Top of Document extract

Gadepalli et al13 from New Delhi demonstrated that Gram-negative aerobes were most frequent isolates (51.4%), followed by Gram-positive aerobes and anaerobes, 33.3 and 15.3 per cent, respectively. Seventy two per cent of patients were positive for multidrug resistant (MDR) organisms. Extended-spectrum β-lactamase production and methicillin resistance were noted in 44.7 and 56.0 per cent of bacterial isolates, respectively. They concluded that infections with MDR organisms were common in diabetic foot ulcers and were associated with inadequate glycaemic control demanding more surgical interventions. Anandi et al14 from Tamil Nadu reported 20.27 per cent of anaerobic isolates and 79.72 per cent of aerobic isolates from diabetic foot ulcer.
Isolation of anaerobes requires special measures during collection, transportation, inoculation of specimens and handling growth, to avoid toxic oxygen (O2) exposure as much as possible. It also requires a pre-reduced enriched medium for inoculation and incubation at strict anaerobic condition. Commercially used methods for anaerobic culture15 are often costly, time-consuming as well as cumbersome and not available in most of the centres in developing countries. With the anaerobic jar technique, the anaerobe isolation rate from diabetic foot ulcers was low16. The isolation rate of anaerobic bacteria using automated anaerobic system (Anoxomat) was also low, only in 19 per cent of cases reported by Garg et al17. The impact of sampling methods and transport medium is also important for successful isolation, as a poor correlation has been obtained for culture results from superficial wound swabs compared with deep tissue or bone samples18.

Bottom of Document extract

> **Assignment**: In the diabetic foot ulcer text, what percentage of patients in the New Delhi study were positive for multidrug resistant organisms? The items that follow have no connection to the text.

Top of Provided information

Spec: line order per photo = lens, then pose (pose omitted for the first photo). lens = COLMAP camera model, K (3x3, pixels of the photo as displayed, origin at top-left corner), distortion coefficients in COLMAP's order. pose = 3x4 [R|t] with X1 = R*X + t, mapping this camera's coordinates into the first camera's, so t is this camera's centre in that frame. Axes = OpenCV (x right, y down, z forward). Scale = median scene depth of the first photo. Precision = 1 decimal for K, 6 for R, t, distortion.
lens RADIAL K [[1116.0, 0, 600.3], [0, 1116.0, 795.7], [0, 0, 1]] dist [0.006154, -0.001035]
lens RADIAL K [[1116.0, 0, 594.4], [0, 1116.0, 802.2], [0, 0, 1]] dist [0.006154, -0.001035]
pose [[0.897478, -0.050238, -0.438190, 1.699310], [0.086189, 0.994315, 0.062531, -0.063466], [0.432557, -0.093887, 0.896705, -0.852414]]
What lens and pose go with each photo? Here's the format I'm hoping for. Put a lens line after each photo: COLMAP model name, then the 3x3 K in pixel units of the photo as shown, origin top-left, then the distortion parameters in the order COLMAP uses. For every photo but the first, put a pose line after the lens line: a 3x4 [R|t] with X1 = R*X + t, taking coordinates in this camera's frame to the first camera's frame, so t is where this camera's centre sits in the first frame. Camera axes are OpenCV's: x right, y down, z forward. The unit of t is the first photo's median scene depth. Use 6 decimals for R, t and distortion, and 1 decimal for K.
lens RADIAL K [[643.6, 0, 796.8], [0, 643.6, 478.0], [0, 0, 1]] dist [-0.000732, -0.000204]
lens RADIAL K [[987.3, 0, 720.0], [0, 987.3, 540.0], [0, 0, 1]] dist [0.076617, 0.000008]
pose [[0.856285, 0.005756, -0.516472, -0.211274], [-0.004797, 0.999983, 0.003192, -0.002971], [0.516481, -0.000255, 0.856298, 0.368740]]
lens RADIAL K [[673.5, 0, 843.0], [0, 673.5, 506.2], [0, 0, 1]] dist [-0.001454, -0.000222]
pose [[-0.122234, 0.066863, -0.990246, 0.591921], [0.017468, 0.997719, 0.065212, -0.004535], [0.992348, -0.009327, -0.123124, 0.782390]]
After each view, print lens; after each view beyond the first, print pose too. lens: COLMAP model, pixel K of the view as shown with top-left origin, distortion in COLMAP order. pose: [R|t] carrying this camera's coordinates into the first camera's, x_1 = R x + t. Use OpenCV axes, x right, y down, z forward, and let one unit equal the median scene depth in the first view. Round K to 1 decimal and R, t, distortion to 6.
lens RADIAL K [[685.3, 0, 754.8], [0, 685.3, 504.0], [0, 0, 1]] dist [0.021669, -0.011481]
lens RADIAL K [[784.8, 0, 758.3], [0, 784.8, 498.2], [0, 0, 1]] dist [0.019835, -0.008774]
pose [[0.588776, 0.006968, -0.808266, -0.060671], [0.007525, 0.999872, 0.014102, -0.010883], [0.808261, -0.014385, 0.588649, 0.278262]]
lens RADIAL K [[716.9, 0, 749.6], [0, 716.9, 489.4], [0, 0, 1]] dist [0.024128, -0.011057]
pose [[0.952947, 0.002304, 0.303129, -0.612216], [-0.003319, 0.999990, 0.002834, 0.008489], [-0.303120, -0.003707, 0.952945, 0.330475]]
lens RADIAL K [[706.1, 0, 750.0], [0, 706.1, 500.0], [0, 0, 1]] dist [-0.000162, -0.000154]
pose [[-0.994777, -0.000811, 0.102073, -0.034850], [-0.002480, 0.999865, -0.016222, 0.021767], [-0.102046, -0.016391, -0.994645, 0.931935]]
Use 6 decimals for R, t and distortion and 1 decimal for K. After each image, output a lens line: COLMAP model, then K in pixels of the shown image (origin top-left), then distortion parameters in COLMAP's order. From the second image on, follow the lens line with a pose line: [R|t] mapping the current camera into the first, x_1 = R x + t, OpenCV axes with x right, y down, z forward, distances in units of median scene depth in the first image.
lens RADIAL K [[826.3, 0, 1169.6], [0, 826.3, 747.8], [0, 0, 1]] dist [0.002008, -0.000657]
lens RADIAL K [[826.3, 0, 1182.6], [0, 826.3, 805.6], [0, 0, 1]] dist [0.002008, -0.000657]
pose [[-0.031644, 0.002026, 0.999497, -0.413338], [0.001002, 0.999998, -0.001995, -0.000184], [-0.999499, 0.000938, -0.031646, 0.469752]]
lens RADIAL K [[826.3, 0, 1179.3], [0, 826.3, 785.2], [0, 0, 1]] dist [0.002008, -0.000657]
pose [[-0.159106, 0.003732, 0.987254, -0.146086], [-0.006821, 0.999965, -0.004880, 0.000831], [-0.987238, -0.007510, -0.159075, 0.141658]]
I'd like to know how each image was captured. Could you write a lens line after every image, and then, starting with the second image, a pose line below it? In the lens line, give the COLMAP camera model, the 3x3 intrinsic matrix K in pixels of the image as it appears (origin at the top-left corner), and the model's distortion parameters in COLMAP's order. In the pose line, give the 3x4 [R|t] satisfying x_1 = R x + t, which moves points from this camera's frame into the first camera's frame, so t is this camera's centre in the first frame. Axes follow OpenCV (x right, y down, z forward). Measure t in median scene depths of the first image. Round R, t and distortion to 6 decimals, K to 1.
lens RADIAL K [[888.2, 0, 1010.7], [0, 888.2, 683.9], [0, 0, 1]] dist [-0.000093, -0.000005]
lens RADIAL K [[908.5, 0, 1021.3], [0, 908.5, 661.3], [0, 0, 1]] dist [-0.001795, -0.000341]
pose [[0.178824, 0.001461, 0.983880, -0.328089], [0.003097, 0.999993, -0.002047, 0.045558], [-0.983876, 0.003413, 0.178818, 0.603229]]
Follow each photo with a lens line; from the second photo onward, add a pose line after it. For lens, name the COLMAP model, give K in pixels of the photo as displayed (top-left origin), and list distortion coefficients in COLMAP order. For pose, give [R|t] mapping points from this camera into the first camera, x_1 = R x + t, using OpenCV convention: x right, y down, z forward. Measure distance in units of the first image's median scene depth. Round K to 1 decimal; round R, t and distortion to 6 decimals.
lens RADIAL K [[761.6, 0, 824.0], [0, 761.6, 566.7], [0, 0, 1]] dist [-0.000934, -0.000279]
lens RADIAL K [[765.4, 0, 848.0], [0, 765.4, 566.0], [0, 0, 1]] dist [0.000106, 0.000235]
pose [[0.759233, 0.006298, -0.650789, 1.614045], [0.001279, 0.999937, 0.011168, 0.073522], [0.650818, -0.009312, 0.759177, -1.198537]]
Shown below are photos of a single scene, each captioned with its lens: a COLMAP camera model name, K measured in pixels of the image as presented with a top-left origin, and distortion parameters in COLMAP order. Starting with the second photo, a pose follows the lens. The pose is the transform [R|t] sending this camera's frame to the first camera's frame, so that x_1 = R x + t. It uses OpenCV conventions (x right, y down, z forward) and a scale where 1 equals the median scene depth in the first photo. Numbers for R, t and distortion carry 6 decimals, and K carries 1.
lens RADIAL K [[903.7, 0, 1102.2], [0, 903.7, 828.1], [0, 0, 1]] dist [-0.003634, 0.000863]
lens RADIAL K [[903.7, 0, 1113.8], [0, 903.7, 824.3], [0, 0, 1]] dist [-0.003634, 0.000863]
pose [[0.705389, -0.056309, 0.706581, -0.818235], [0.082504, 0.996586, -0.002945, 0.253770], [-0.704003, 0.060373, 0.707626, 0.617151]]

Bottom of Provided information

> **Written solution**: Seventy two per cent.